My husband and I have ridden thousands, and thousands, of miles on our bikes.
Some days the riding is smooth and easy and I feel like I can ride for ever. It’s like I was made to be on a bike.
Then, there’s those other days. I get on a bike. And I pedal, and pedal, and pedal. I find myself questioning the demise of my abilities. Without notice. Without warning. Suddenly, it seems I just can’t make that bike move. Like today. I rode well and fast. After stopping to meet up with my husband, who wasn’t riding, for bicycle food (aka ice cream) I got on my bike and continued my merry way. But suddenly I was unable to move that bike like I had been just thirty minutes earlier. Suddenly, I had lost all power and stamina.
I don’t know why it usually takes me a while to remember. But after a mile of thinking my biking abilities were abandoning me…..I remembered.
Check the brakes.
I need to check the brakes before I start doubting myself and all that I know in the world. I need to get off of the bike and pick up the back end of the bike and spin the tire. If it moves freely, I need to pick up the front end of the bike and spin that tire. When the riding is tougher than I expect it to be, if I think to check the brakes, nine out of ten times it’s because somehow the brake got locked on. Putting pressure on the tire without my knowledge. Slowing me down. Creating doubts.
Like today. Somehow the front brake got locked on. I spun that front tire, it stopped instead of spinning. I adjusted the brakes. I went on. Happily.

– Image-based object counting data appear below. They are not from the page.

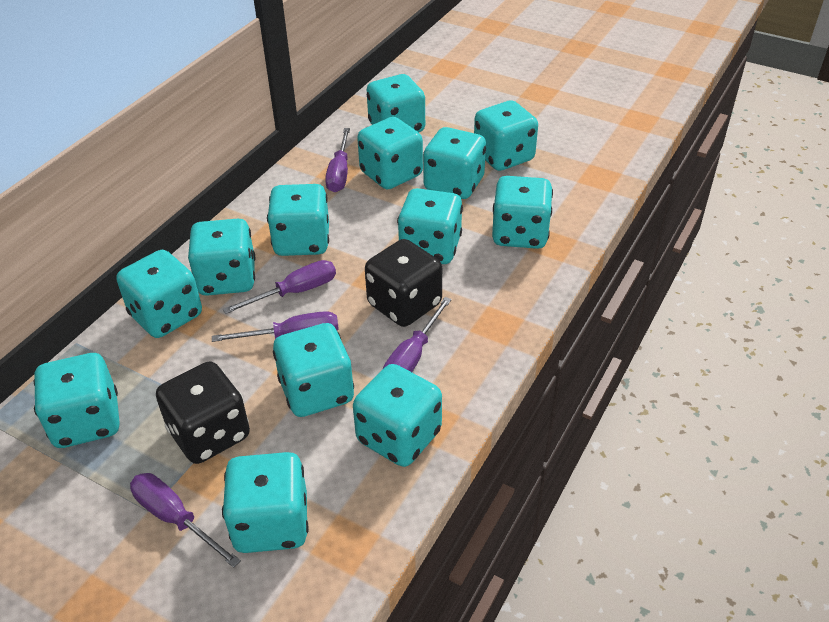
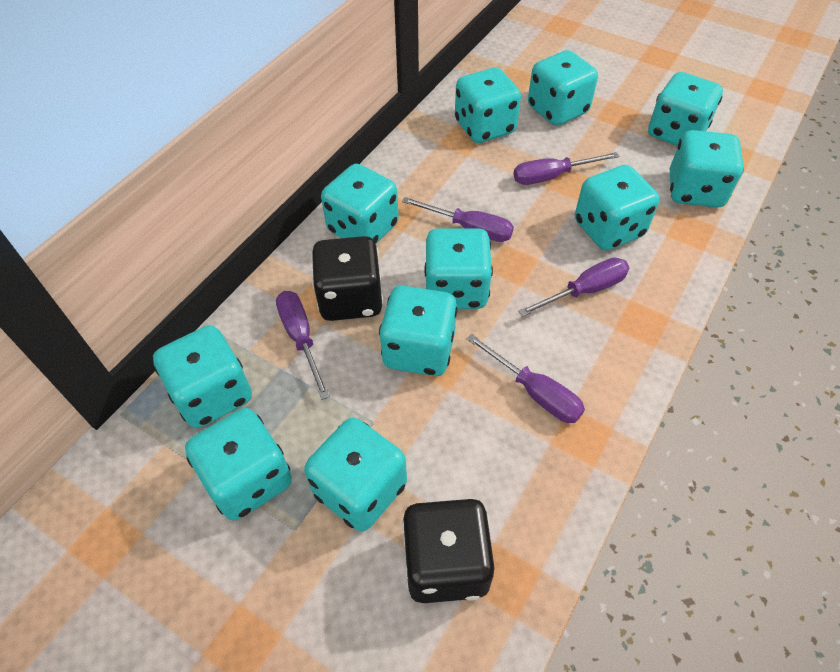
turquoise dice: [34,353,120,448] [116,250,202,338] [188,219,255,296] [222,452,308,553] [267,184,329,256] [273,323,354,417] [353,364,442,467] [357,117,423,189] [367,74,425,132] [397,188,463,264] [423,127,486,199] [474,100,538,171] [492,176,553,249] = 13 -> [153,325,252,428] [185,408,292,520] [304,417,407,532] [321,164,399,244] [379,286,458,376] [424,228,493,309] [455,67,521,143] [528,50,598,126] [575,165,660,251] [648,72,723,146] [670,130,744,208] = 11

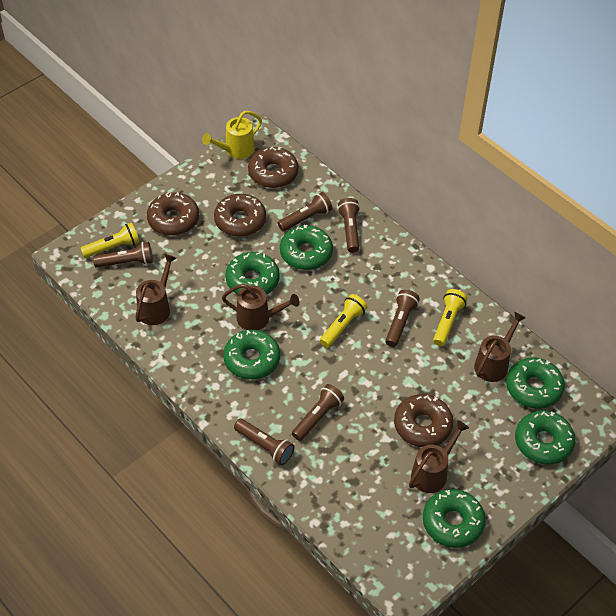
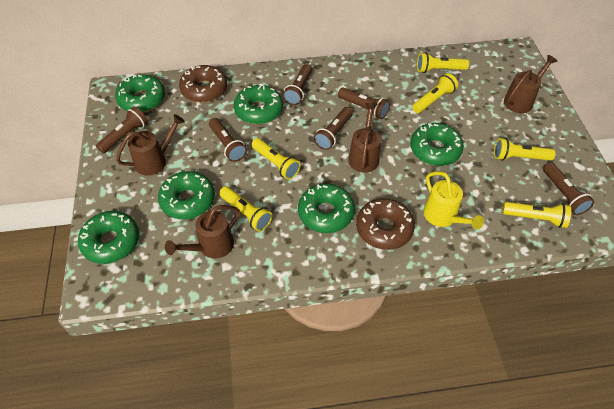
brown donut: [147,192,199,236] [214,194,266,237] [248,147,299,188] [394,394,453,447] = 4 -> [179,65,227,103] [356,198,415,250] = 2
yellow flashlight: [80,223,140,258] [320,294,367,348] [433,289,467,346] = 3 -> [219,186,272,231] [251,138,301,180] [412,73,458,113] [417,52,469,73] [494,138,556,161] [502,202,571,228] = 6

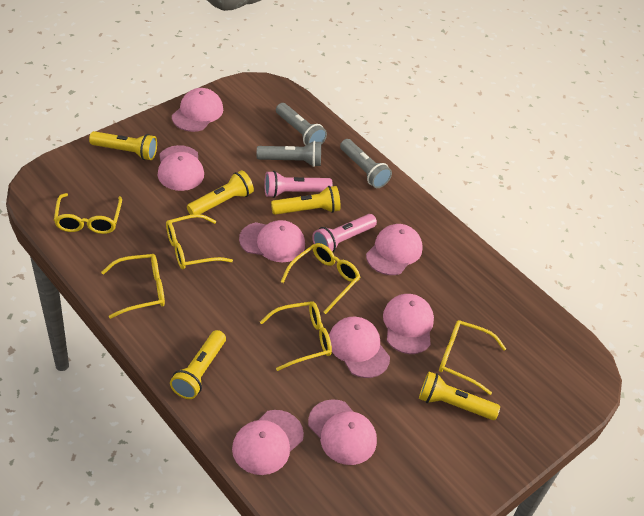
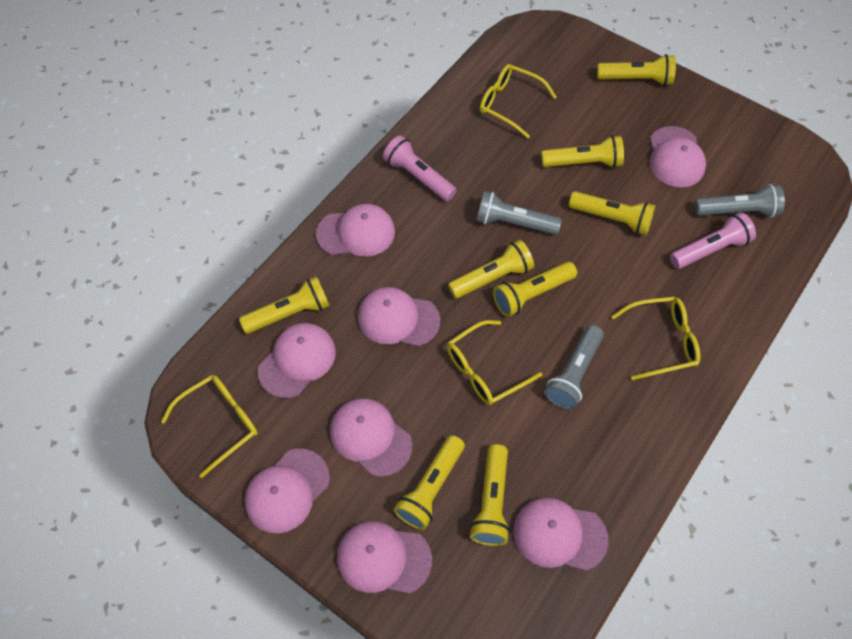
yellow flashlight: [89,131,157,160] [170,330,226,399] [187,170,254,215] [271,186,341,215] [419,372,500,420] = 5 -> [239,276,330,334] [394,435,465,530] [448,240,534,299] [470,444,510,546] [493,262,577,317] [541,135,624,168] [569,191,655,235] [597,54,676,86] = 8
yellow glasses: [54,193,122,234] [101,254,165,319] [166,214,233,269] [260,301,332,371] [281,243,360,314] [439,320,506,395] = 6 -> [161,375,258,478] [447,320,542,405] [480,64,556,138] [611,297,700,380] = 4

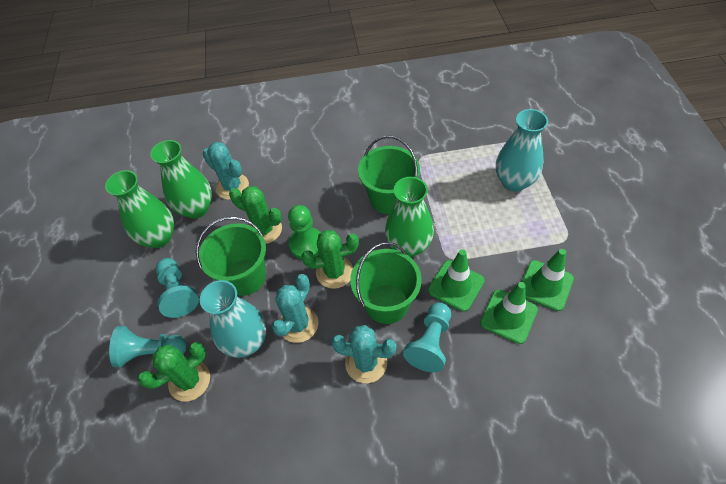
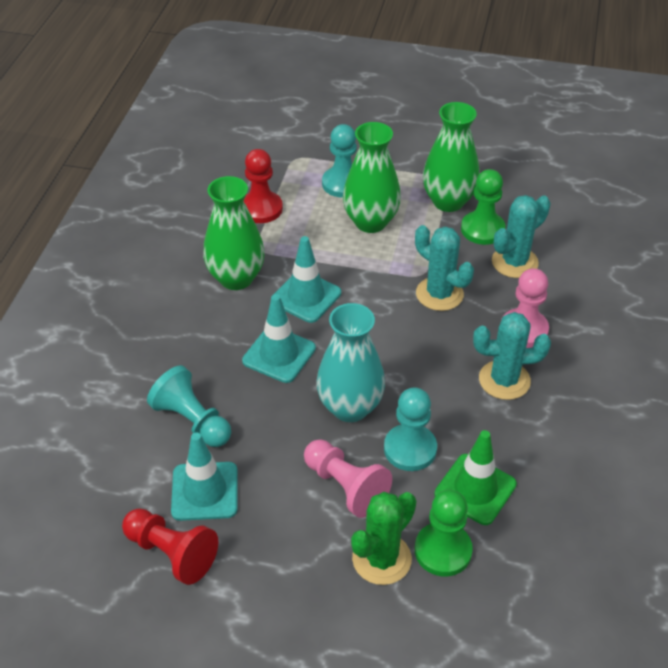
green bucket: [196,216,266,296] [350,242,422,324] [358,136,420,214] = 3 -> none = 0
green cactus: [138,342,210,402] [229,186,282,244] [301,230,359,289] = 3 -> [351,492,416,585] = 1
green pawn: [288,205,321,259] = 1 -> [415,490,473,576] [461,169,505,245] = 2
green traffic cone: [428,249,485,312] [480,282,538,344] [522,249,574,311] = 3 -> [435,430,517,525] = 1
pink pawn: none = 0 -> [304,439,392,518] [501,268,549,348] = 2
red pawn: none = 0 -> [122,508,218,585] [244,149,283,223] = 2
turquoise traffic cone: none = 0 -> [171,432,238,521] [242,294,316,383] [273,236,341,323] = 3
turquoise vase: [200,280,267,358] [496,109,548,192] = 2 -> [316,303,385,422] = 1

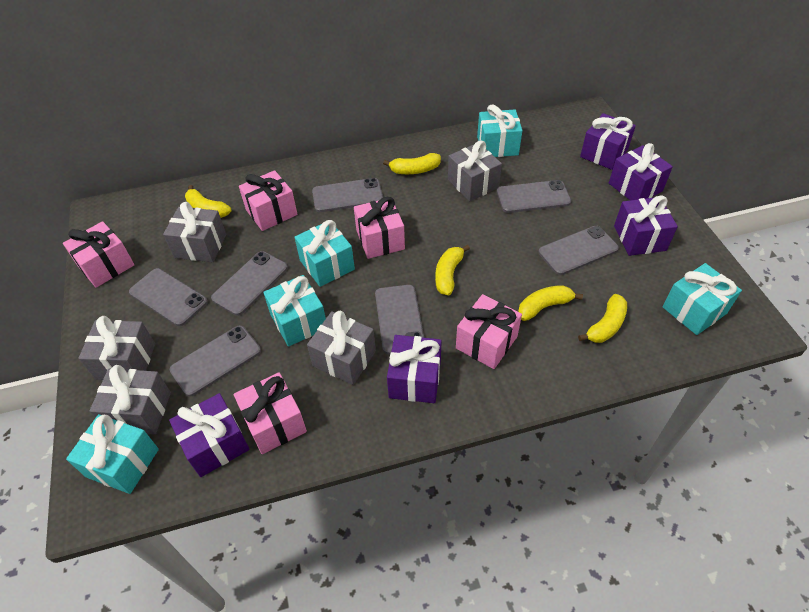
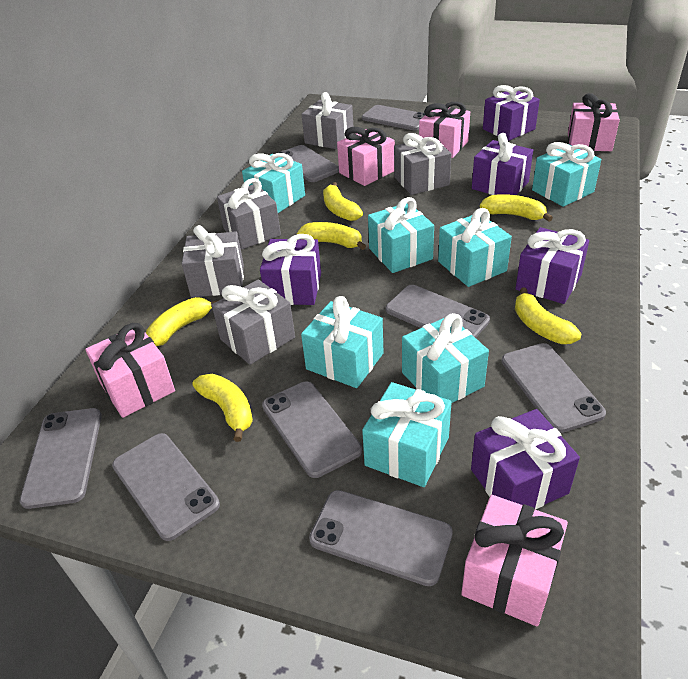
grey phone: [129,268,208,326] [170,325,261,397] [211,251,288,316] [312,178,383,212] [375,285,424,354] [497,180,571,213] [539,226,619,275] = 7 -> [20,408,102,509] [112,433,220,541] [262,381,362,478] [278,145,339,182] [309,490,453,586] [362,105,425,130] [386,285,490,338] [502,343,606,433] = 8
turquoise gift: [66,414,159,494] [263,275,326,346] [294,220,355,287] [477,104,523,157] [663,263,742,335] = 5 -> [242,153,305,213] [301,296,383,388] [362,382,452,487] [368,197,434,273] [402,313,489,403] [438,208,512,287] [532,142,601,207] = 7
yellow banana: [185,185,231,218] [383,153,441,174] [435,245,470,295] [518,285,583,321] [578,294,627,343] = 5 -> [146,297,219,346] [193,374,253,442] [297,222,366,250] [323,182,363,221] [480,194,553,222] [515,288,581,344] = 6

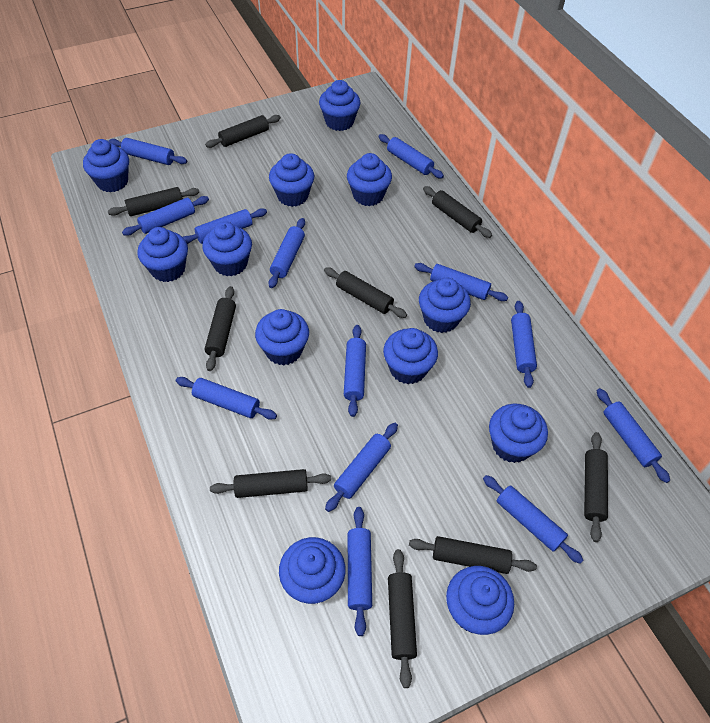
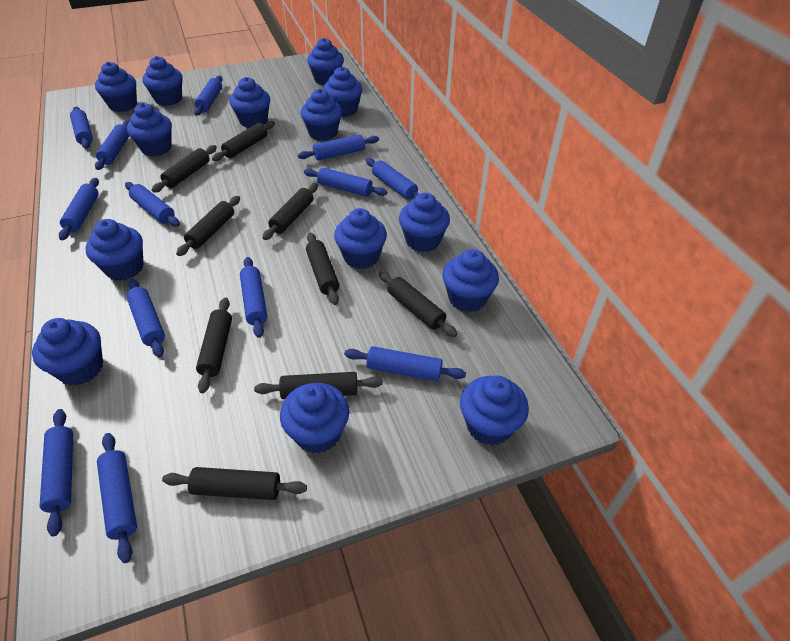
blue cupcake: [83,139,129,192] [137,227,188,282] [202,221,252,276] [255,309,309,365] [269,153,314,207] [279,537,346,604] [319,80,360,131] [347,153,392,206] [383,328,438,384] [419,277,471,333] [446,566,514,635] [489,404,548,463] = 12 -> [32,318,103,385] [86,219,143,281] [95,62,137,112] [127,103,172,156] [143,56,182,106] [229,77,270,128] [280,383,349,453] [301,89,342,141] [307,38,344,85] [323,67,363,117] [334,208,387,269] [399,193,450,252] [443,249,499,312] [460,376,529,445] = 14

I guess because I’m not putting the brakes on, it doesn’t occur to me that they may be on. Maybe they got stuck the last time I used them. Maybe in the loading and unloading the bikes as they are hauled here and there, the brakes get knocked out of place.
I readjust the brakes. And when I start to pedal, I fly. Because there’s nothing holding me back. And I’m still expending the energy and effort I was all along. But now, it works better.
The things that slow us down aren’t always things that we do or don’t do. I didn’t put the brakes on today. But something stuck that front brake on and it slowed me down none the less. Sometimes the brakes have nothing to do with me. But the things we’re using, or trying, or the things that influence us from outside sources are what’s putting those brakes on. Sometimes it’s what’s in front of us slowing us down, or what’s behind us pulling on us.
Check your brakes people. Even if you aren’t on a bike.